What you will do:
The records below are to be output exactly, except for their pictures.

(Saved data entries)
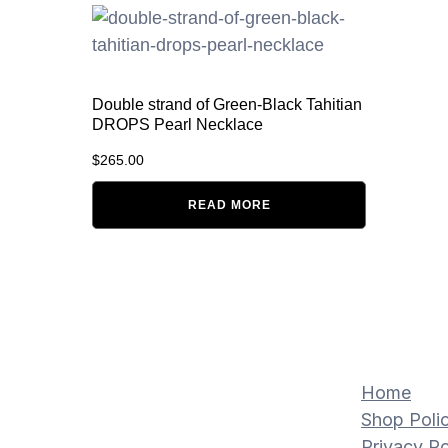
Double strand of Green-Black Tahitian
DROPS Pearl Necklace
$
265.00
READ MORE
Home
Shop Polic
Privacy Po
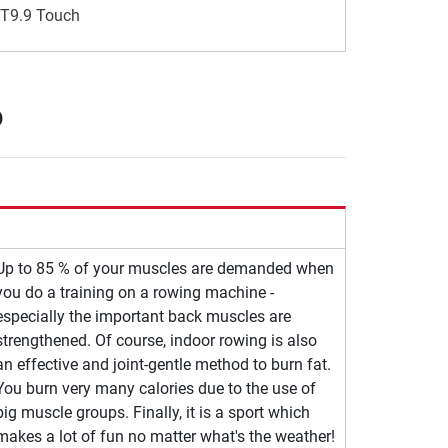
 T9.9 Touch
p
Up to 85 % of your muscles are demanded when
you do a training on a rowing machine -
especially the important back muscles are
strengthened. Of course, indoor rowing is also
an effective and joint-gentle method to burn fat.
You burn very many calories due to the use of
big muscle groups. Finally, it is a sport which
makes a lot of fun no matter what's the weather!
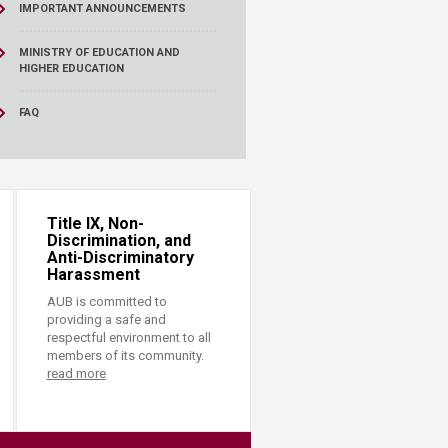
IMPORTANT ANNOUNCEMENTS
MINISTRY OF EDUCATION AND
HIGHER EDUCATION
FAQ
Title IX, Non-
Discrimination, and
Anti-Discriminatory
Harassment
AUB is committed to
providing a safe and
respectful environment to all
members of its community.
read more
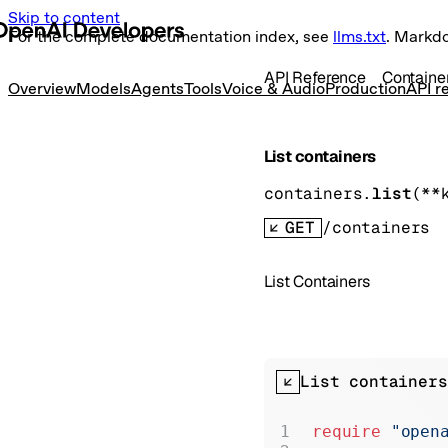
Skip to content
For the complete documentation index, see
llms.txt
. Markd
API Reference
Containe
Overview
Models
Agents
Tools
Voice & Audio
Production
API r
List containers
containers.
list
(
**
GET
/containers
List Containers
List containers
require
 "open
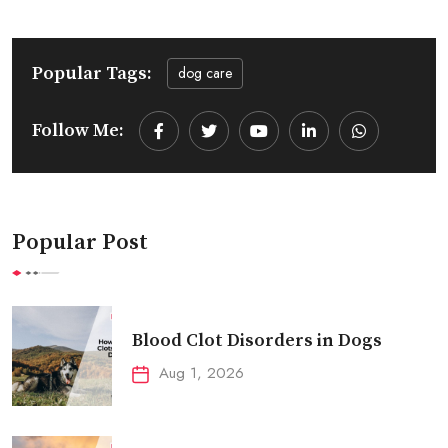
Popular Tags:
dog care
Follow Me:
Youtube
LinkedIn
Whatsapp
Popular Post
Blood Clot Disorders in Dogs
Aug 1, 2026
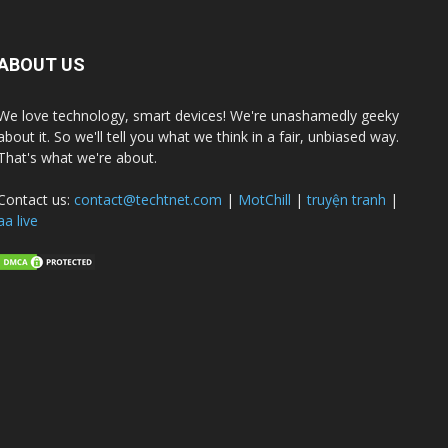
ABOUT US
We love technology, smart devices! We're unashamedly geeky
about it. So we'll tell you what we think in a fair, unbiased way.
That's what we're about.
Contact us:
contact@techtnet.com
|
MotChill
|
truyện tranh
|
aa live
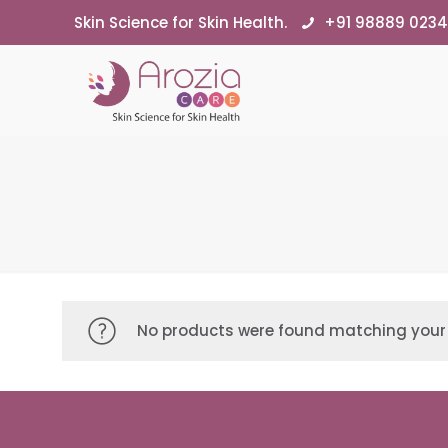
Skin Science for Skin Health.
+91 98889 023
No products were found matching your 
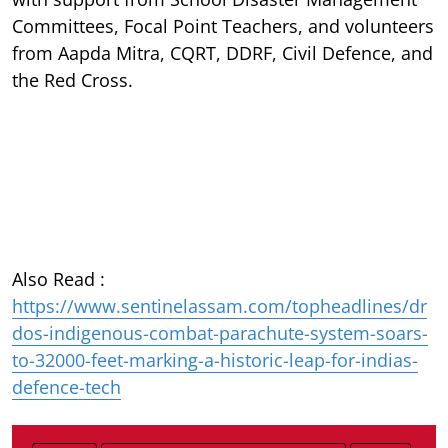
Committees, Focal Point Teachers, and volunteers
from Aapda Mitra, CQRT, DDRF, Civil Defence, and
the Red Cross.
Also Read :
https://www.sentinelassam.com/topheadlines/dr
dos-indigenous-combat-parachute-system-soars-
to-32000-feet-marking-a-historic-leap-for-indias-
defence-tech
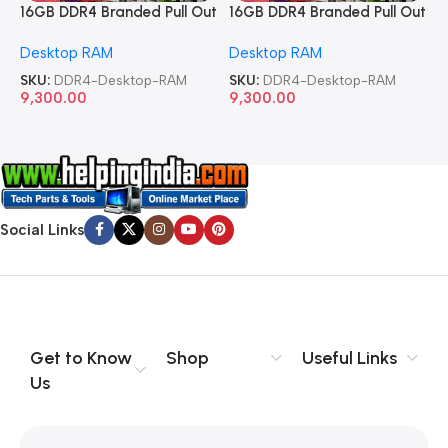
16GB DDR4 Branded Pull Out
16GB DDR4 Branded Pull Out
1
Memory Desktop RAM
Memory Desktop RAM
M
Desktop RAM
Desktop RAM
L
SKU:
DDR4-Desktop-RAM
SKU:
DDR4-Desktop-RAM
S
9,300.00
9,300.00
8
Social Links
Get to Know
Shop
Useful Links
Us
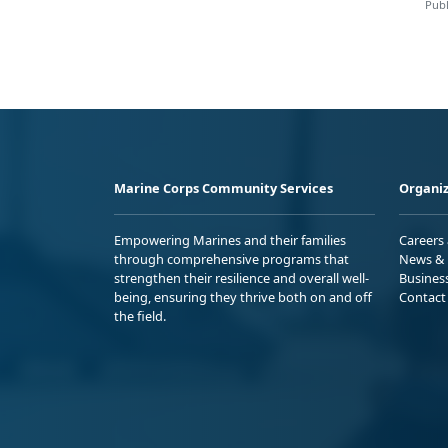
Publ
Marine Corps Community Services
Organiz
Empowering Marines and their families
Careers
through comprehensive programs that
News & 
strengthen their resilience and overall well-
Busines
being, ensuring they thrive both on and off
Contact
the field.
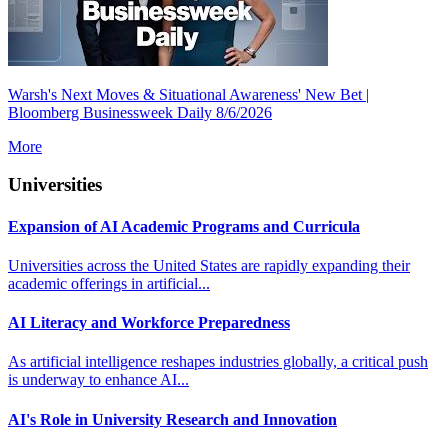
Warsh's Next Moves & Situational Awareness' New Bet |
Bloomberg Businessweek Daily 8/6/2026
More
Universities
Expansion of AI Academic Programs and Curricula
Universities across the United States are rapidly expanding their
academic offerings in artificial...
AI Literacy and Workforce Preparedness
As artificial intelligence reshapes industries globally, a critical push
is underway to enhance AI...
AI's Role in University Research and Innovation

Result:
Double strand of Green-Black Tahitian
DROPS Pearl Necklace
$
265.00
READ MORE
Home
Shop Polic
Privacy Po
 T9.9 Touch
p
Up to 85 % of your muscles are demanded when
you do a training on a rowing machine -
especially the important back muscles are
strengthened. Of course, indoor rowing is also
an effective and joint-gentle method to burn fat.
You burn very many calories due to the use of
big muscle groups. Finally, it is a sport which
makes a lot of fun no matter what's the weather!
IMPORTANT ANNOUNCEMENTS
MINISTRY OF EDUCATION AND
HIGHER EDUCATION
FAQ
Title IX, Non-
Discrimination, and
Anti-Discriminatory
Harassment
AUB is committed to
providing a safe and
respectful environment to all
members of its community.
read more
Skip to content
For the complete documentation index, see
llms.txt
. Markd
API Reference
Containe
Overview
Models
Agents
Tools
Voice & Audio
Production
API r
List containers
containers.
list
(
**
GET
/containers
List Containers
List containers
require
 "open
Popular Tags:
dog care
Follow Me:
Youtube
LinkedIn
Whatsapp
Popular Post
Blood Clot Disorders in Dogs
Aug 1, 2026
ABOUT US
We love technology, smart devices! We're unashamedly geeky
about it. So we'll tell you what we think in a fair, unbiased way.
That's what we're about.
Contact us:
contact@techtnet.com
|
MotChill
|
truyện tranh
|
aa live
Skin Science for Skin Health.
+91 98889 023
No products were found matching your 
Committees, Focal Point Teachers, and volunteers
from Aapda Mitra, CQRT, DDRF, Civil Defence, and
the Red Cross.
Also Read :
https://www.sentinelassam.com/topheadlines/dr
dos-indigenous-combat-parachute-system-soars-
to-32000-feet-marking-a-historic-leap-for-indias-
defence-tech
16GB DDR4 Branded Pull Out
16GB DDR4 Branded Pull Out
1
Memory Desktop RAM
Memory Desktop RAM
M
Desktop RAM
Desktop RAM
L
SKU:
DDR4-Desktop-RAM
SKU:
DDR4-Desktop-RAM
S
9,300.00
9,300.00
8
Social Links
Get to Know
Shop
Useful Links
Us
Publ
Marine Corps Community Services
Organiz
Empowering Marines and their families
Careers
through comprehensive programs that
News & 
strengthen their resilience and overall well-
Busines
being, ensuring they thrive both on and off
Contact
the field.
Warsh's Next Moves & Situational Awareness' New Bet |
Bloomberg Businessweek Daily 8/6/2026
More
Universities
Expansion of AI Academic Programs and Curricula
Universities across the United States are rapidly expanding their
academic offerings in artificial...
AI Literacy and Workforce Preparedness
As artificial intelligence reshapes industries globally, a critical push
is underway to enhance AI...
AI's Role in University Research and Innovation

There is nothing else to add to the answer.